Us­ing the for­eign RRP pro­gram al­lows the cen­tral bank to push yields on T-bills up­wards while en­cour­ag­ing big in­vestors to move out of cash and into the bill mar­ket, thereby lift­ing rates. It is lit­er­ally pulling rates up by their T-bill boot­straps, though much of the pro­gram re­mains a mys­tery. "The pric­ing of the for­eign RRP fa­cil­ity is a key piece of the puz­zle," says Pozsar. While the Fed pub­lishes the rate it pays on overnight bor­row­ings through RRPs with both do­mes­tic money funds and pri­mary dealer banks daily, the rate on the for­eign RRP fa­cil­ity "takes a bit of de­tec­tive work to find," he notes. Deep in the Fed's unau­dited quar­terly fi­nan­cial state­ments is where the pub­lished rate lies-thought not, in­trigu­ingly, in the cen­tral bank's au­dited an­nual state­ments. A glance at the below Credit Suisse chart, show­ing rates paid for do­mes­tic RRPs (the thick blue line and the thin or­ange line) and for­eign RRPs (the thick red line) re­veals some in­ter­est­ing trends. A regime shift oc­curred in 2015, with the for­eign rate eclips­ing both do­mes­tic rates, but that con­ceals a wide dis­per­sion of rates paid for dif­fer­ent bills, as shown in the se­cond chart.

"The New York Fed ap­pears to be pric­ing the for­eign RRP op­por­tunis­ti­cally," says Pozsar, thereby en­cour­ag­ing for­eign cen­tral banks to off­load cer­tain hold­ings of T-bills at cer­tain times. In­deed, rates paid for T-bills with one- and three­month du­ra­tions have been sub­stan­tially higher than the equiv­a­lent se­cu­ri­ties' yields to en­cour­age such a shift. As noted by Matt Boesler of Bloomberg News, ex­pan­sion of the for­eign RRP pool could also be a sign that large U.S. banks are telling for­eign cen­tral banks to take their ex­cess dol­lars else­where. In­deed, Pozsar notes in his pa­per that the de­posit out­flows widely ex­pected to come out of U.S. banks as a re­sult of the RRPs have ma­te­ri­al­ized faster than fore­cast and in the face of the smaller-than-ex­pected take-up of the do­mes­tic fa­cil­ity. Back to the for­eign RRP pro­gram it­self, chan­nelling Rickie Ric­cardo Pozsar writes that: "De­spite this very suc­cess­ful ex­per­i­ment, the New York Fed has some ex­plain­ing to do.
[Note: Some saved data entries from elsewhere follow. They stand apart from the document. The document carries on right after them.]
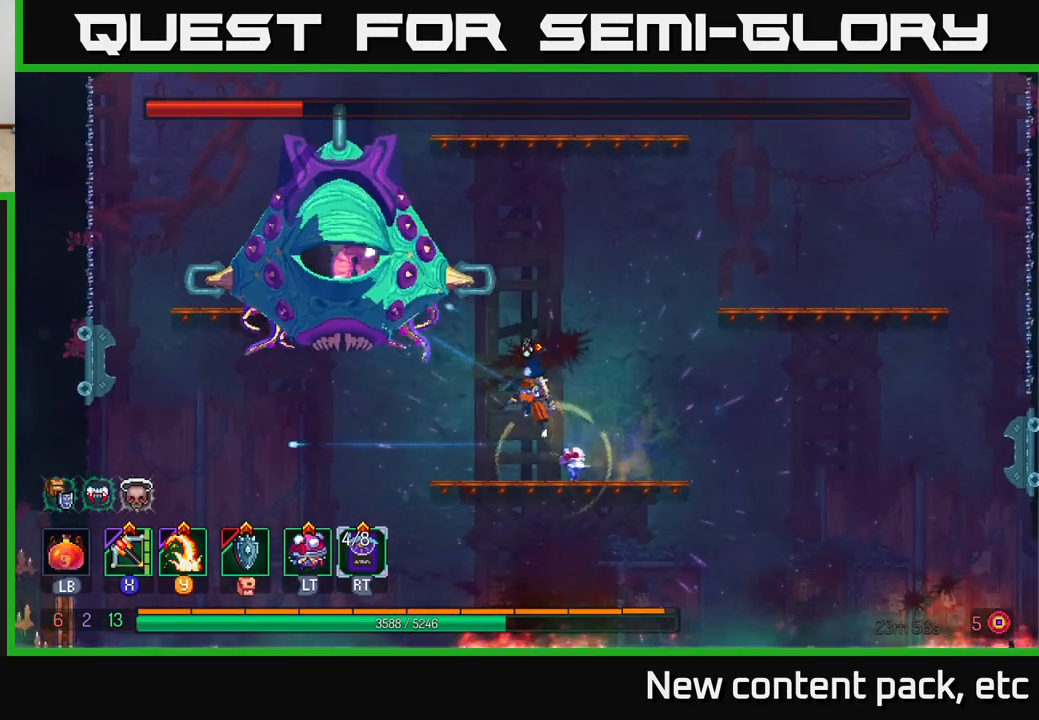
{"buttons": [], "left_stick": "left", "right_stick": "center", "events": [[17, "A", "up"], [100, "A", "down"], [233, "A", "up"], [383, "Y", "down"], [500, "Y", "up"]]}
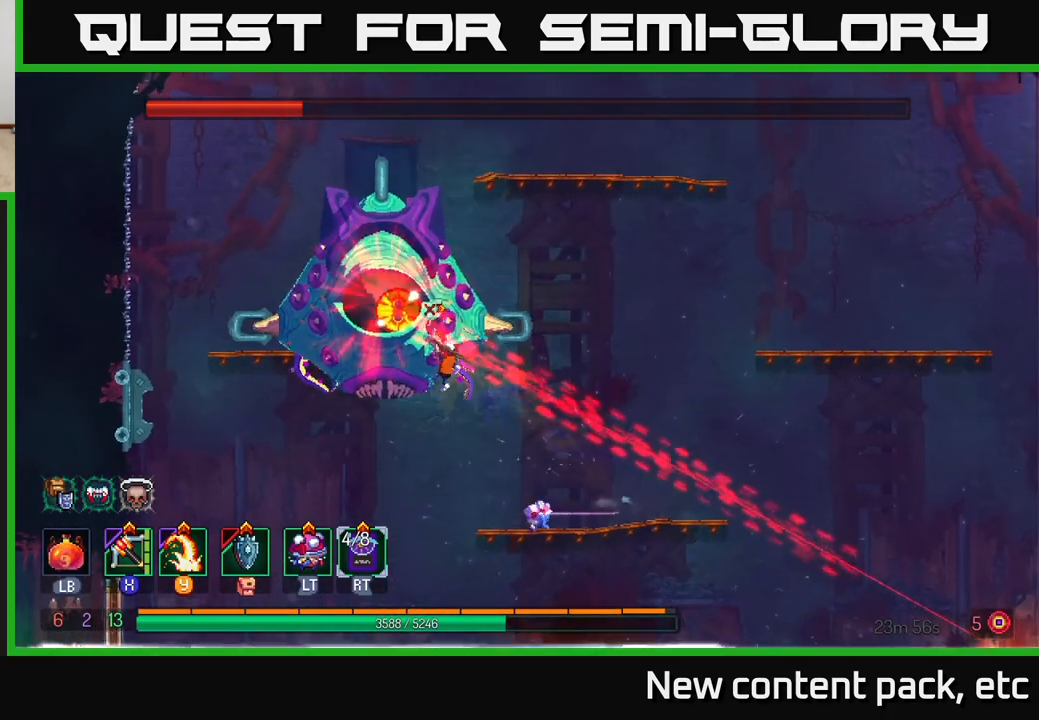
{"buttons": ["B"], "left_stick": "left", "right_stick": "center", "events": [[67, "Y", "down"], [133, "Y", "up"], [167, "B", "down"], [233, "B", "up"], [300, "B", "down"], [383, "B", "up"], [433, "B", "down"]]}
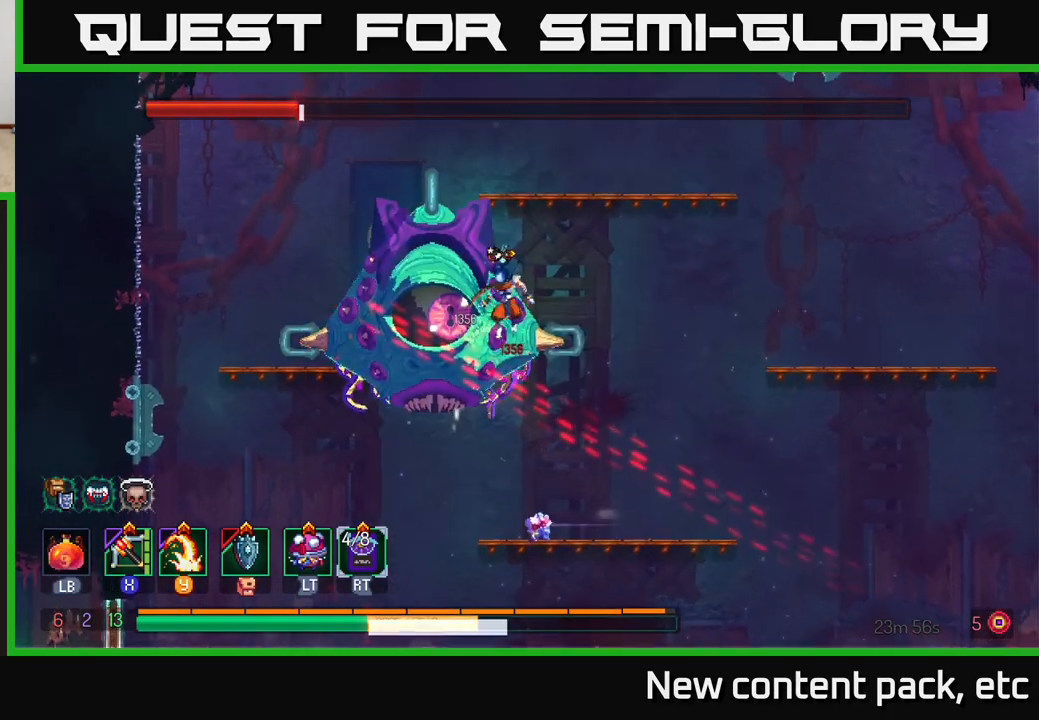
{"buttons": [], "left_stick": "right", "right_stick": "center", "events": [[17, "B", "up"], [33, "left_stick", "right"], [167, "left_stick", "left"], [350, "Y", "down"], [467, "Y", "up"], [500, "left_stick", "right"]]}
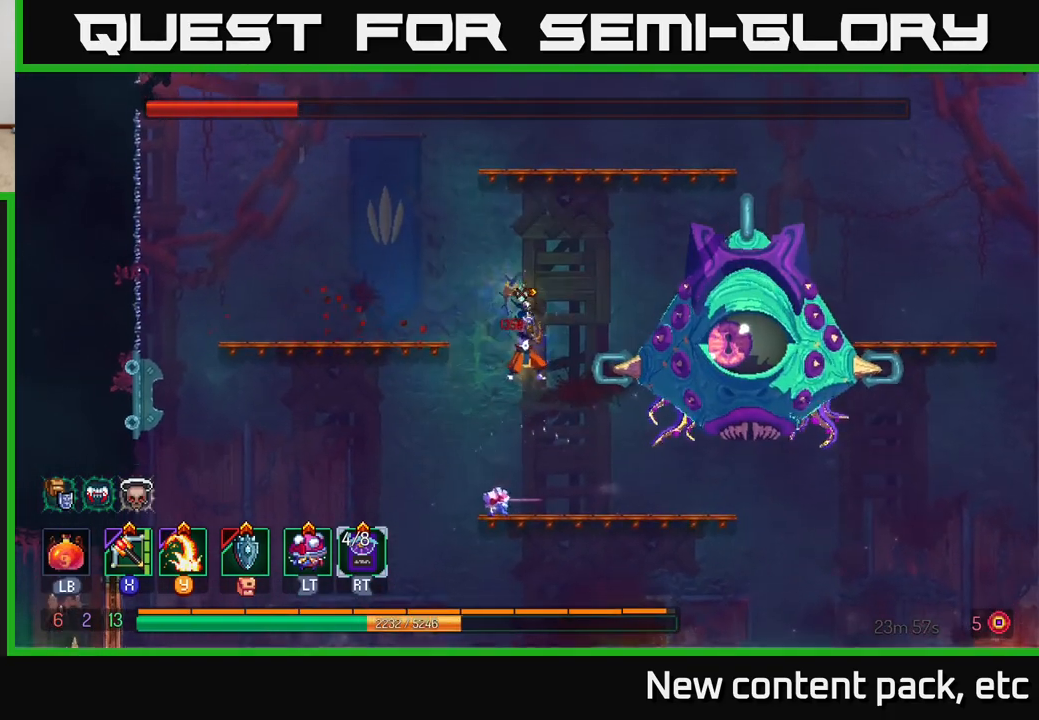
{"buttons": ["X"], "left_stick": "right", "right_stick": "center", "events": [[300, "X", "down"], [383, "X", "up"], [467, "X", "down"]]}
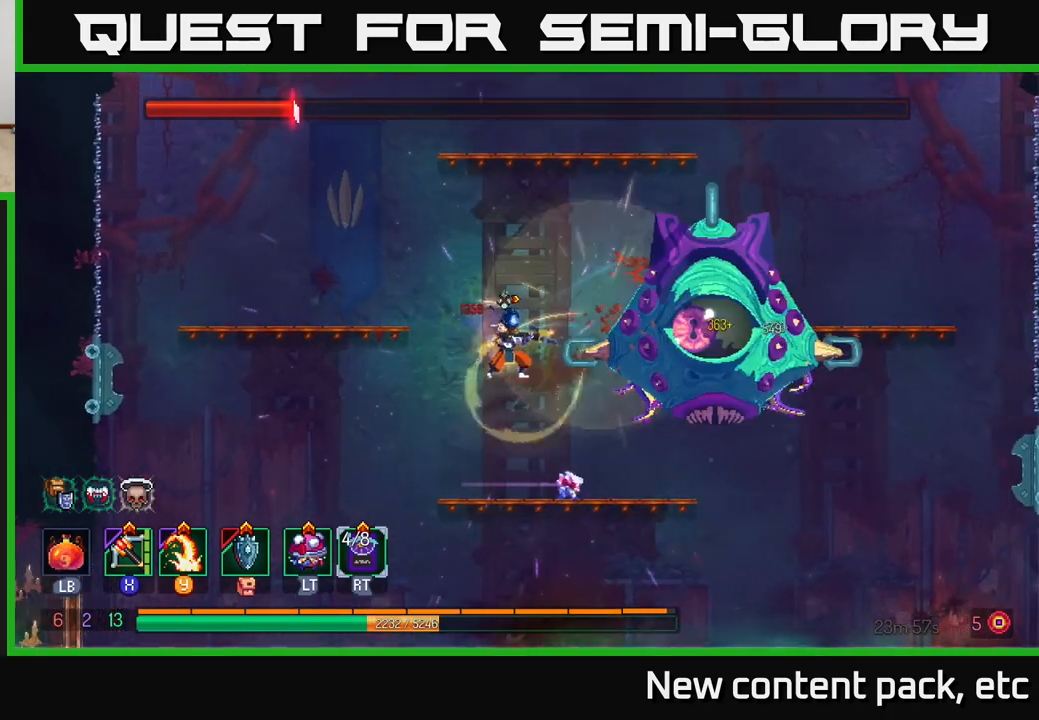
{"buttons": [], "left_stick": "right", "right_stick": "center", "events": [[33, "X", "up"]]}
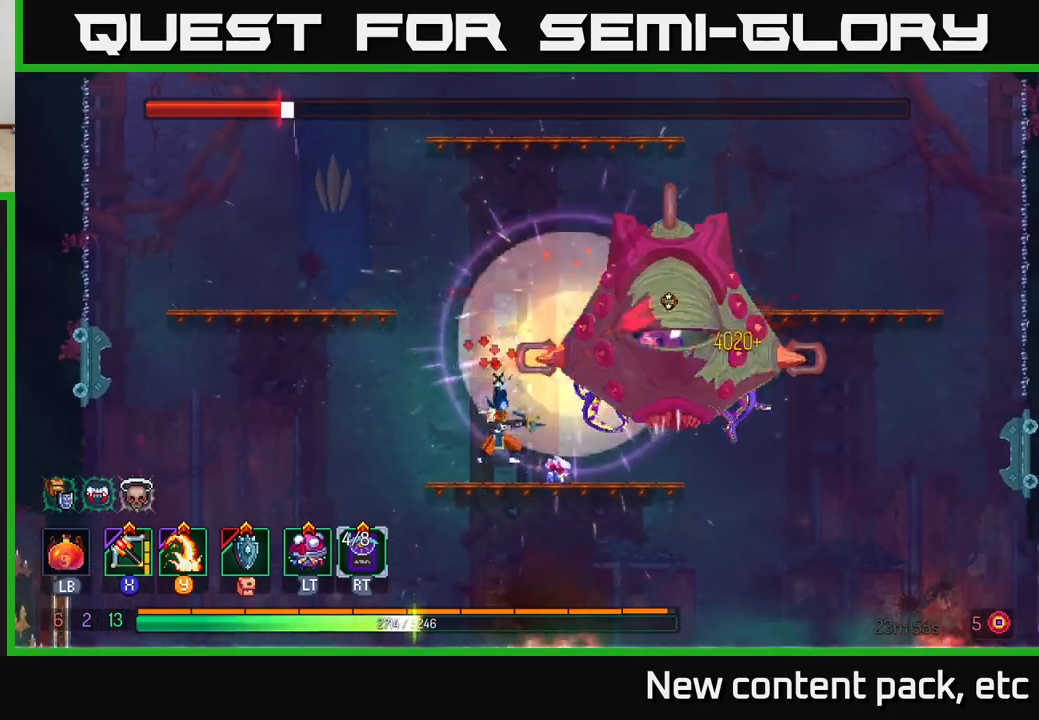
{"buttons": [], "left_stick": "right", "right_stick": "center", "events": [[100, "Y", "down"], [133, "left_stick", "center"], [200, "Y", "up"], [217, "left_stick", "right"], [317, "Y", "down"], [383, "Y", "up"]]}
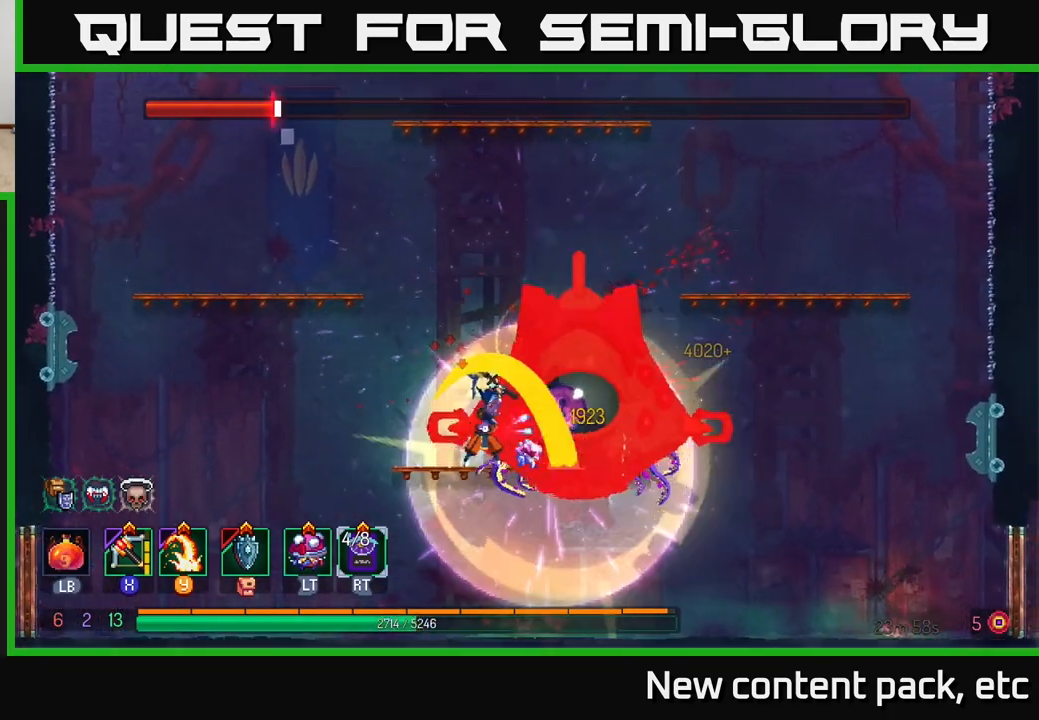
{"buttons": [], "left_stick": "center", "right_stick": "center", "events": [[50, "Y", "down"], [133, "Y", "up"], [200, "Y", "down"], [233, "left_stick", "center"], [283, "Y", "up"], [367, "Y", "down"], [450, "Y", "up"]]}
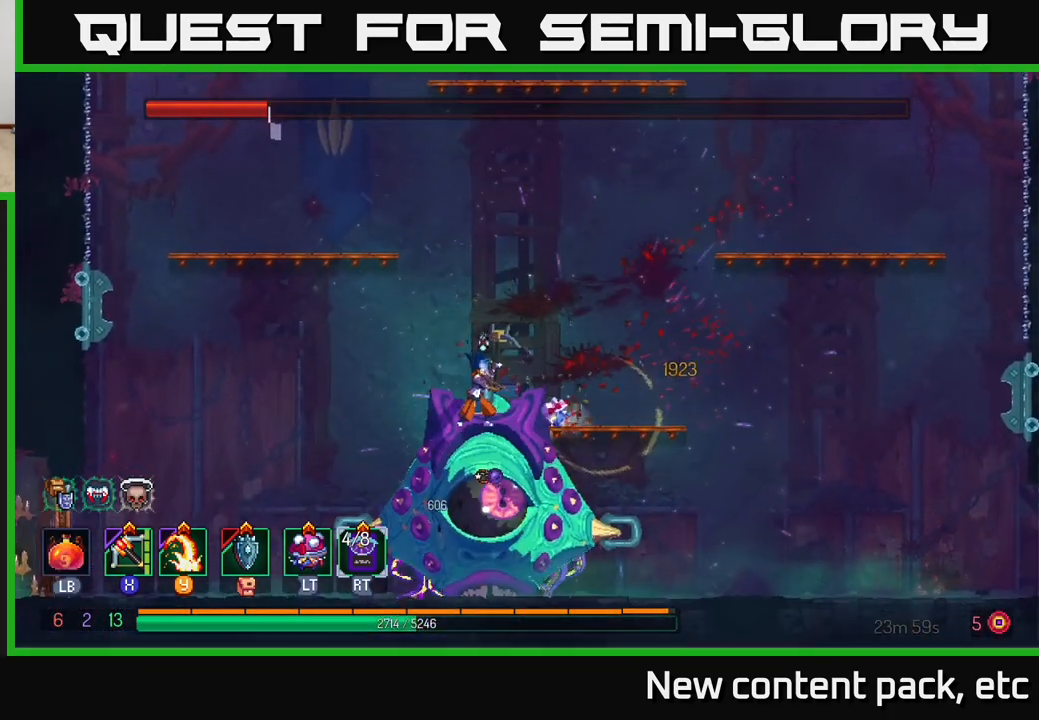
{"buttons": [], "left_stick": "right", "right_stick": "center", "events": [[33, "Y", "down"], [133, "Y", "up"], [200, "Y", "down"], [317, "Y", "up"], [367, "Y", "down"], [467, "Y", "up"], [483, "left_stick", "right"]]}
First for a fa­cil­ity that ap­pears to be more mean­ing­ful than the overnight RRP fa­cil­ity-both in terms of the amount of re­serves it helped drain and the im­pact it has on short-term rates-it is a touch odd to us that the for­eign RRP fa­cil­ity has never been men­tioned in FOMC min­utes be­fore. That flies in the face of cen­tral bank trans­parency."

"Se­cond, given that the for­eign RRP rate has such a great in­flu­ence on bill yields and is an ef­fec­tive tool to man­age the sup­ply of bills avail­able for cash pools, its pric­ing should be more trans­par­ent and avail­able at a higher fre­quency. Dis­cuss." In­deed, the machi­na­tions of for­eign cen­tral banks when it comes to their port­fo­lios of T-bills is no small mat­ter and stands in stark con­tras to pre­vi­ous ex­pec­ta­tions that the do­mes­tic RRPs would prove a huge boon to money mar­ket funds, who would en­joy an in­flux of in­vestors search­ing for higher rates of re­turn with the added bonus of re­serve ac­counts held at the Fed. In­stead, thanks to a freed-up sup­ply of T-bills, buy-side in­vestors now have the op­tion of in­vest­ing in money funds or run­ning their bill port­fo­lios them­selves.